His eyes widened. He could not believe what he was seeing. 

“Urnam is alive! He exclaimed after the reality struck him. “Let’s not keep him here for long. People will begin waking up soon. He made it look like one of his patients had come to see him. Wheel chaired Warin to his basement quickly. 

He lived alone. “My work entails long hours and I do not like many people around me,” he spoke softly with a slight smile on his lips. His basement was no less than the lab she had seen in Koana, only there were no mutants. “Warin is the first live sample that has ever come to this lab,” he said casually without thinking what it would mean to Ingrid. 

He put Warin on the table and began examining him and taking notes. “Show me the pills Lefwine gave you.”

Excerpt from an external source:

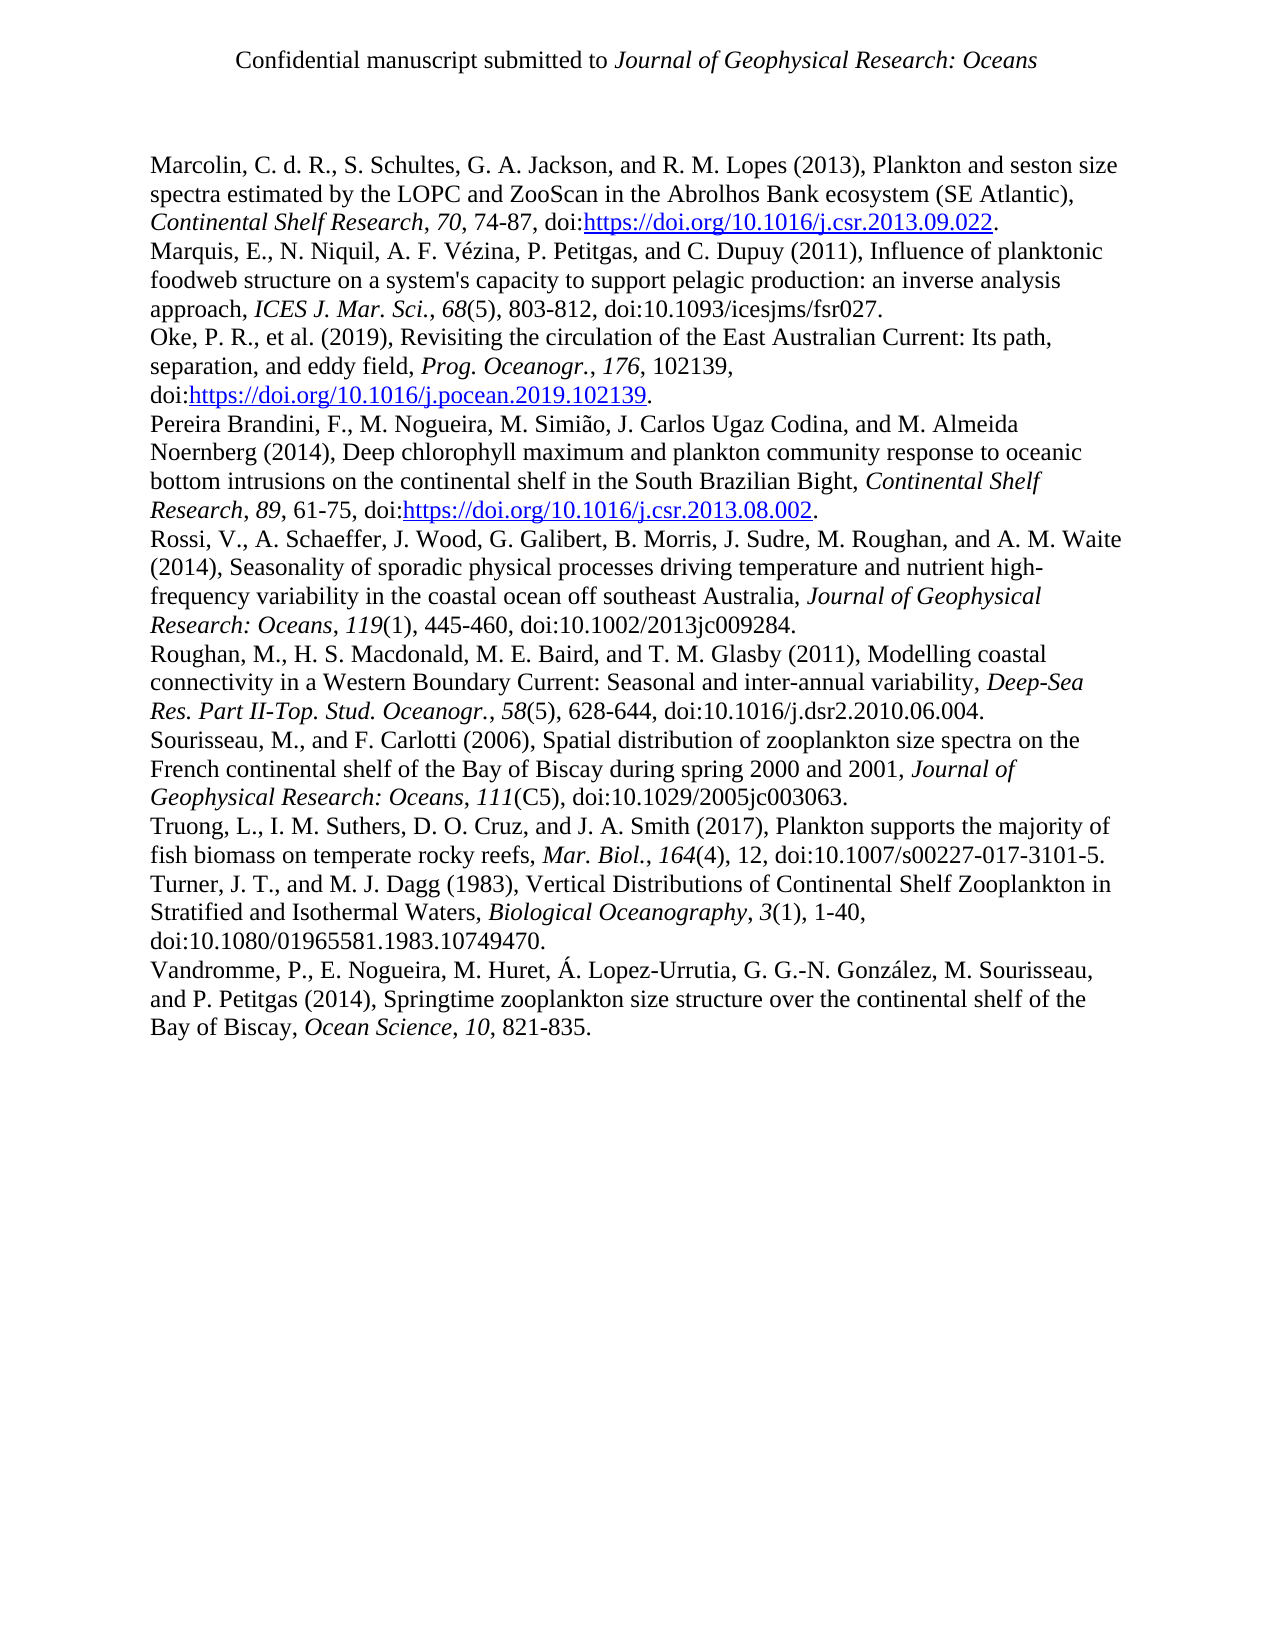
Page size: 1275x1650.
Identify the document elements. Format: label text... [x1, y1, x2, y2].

Ingrid explained in detail what she had seen in the lab and how things functioned in Koana. He spoke very little except when he was asking questions and making notes. Ingrid could see he was very meticulous. 

“Was Lefwine a good friend?” she asked one day. It had been weeks since they had moved into their basement. He had requested her to stay and she was relieved there was someone with whom she could share her pain. She felt safe here for she was not alone.

“He was my teacher and my foster father too. He admired Urnam’s work, but she was overambitious. He tried to convince her but to no avail.”

After few weeks he declared, “we can go back to save the others. I have prepared everything. Now you need to take me there.”

Ingrid couldn’t believe she was standing in the basement again.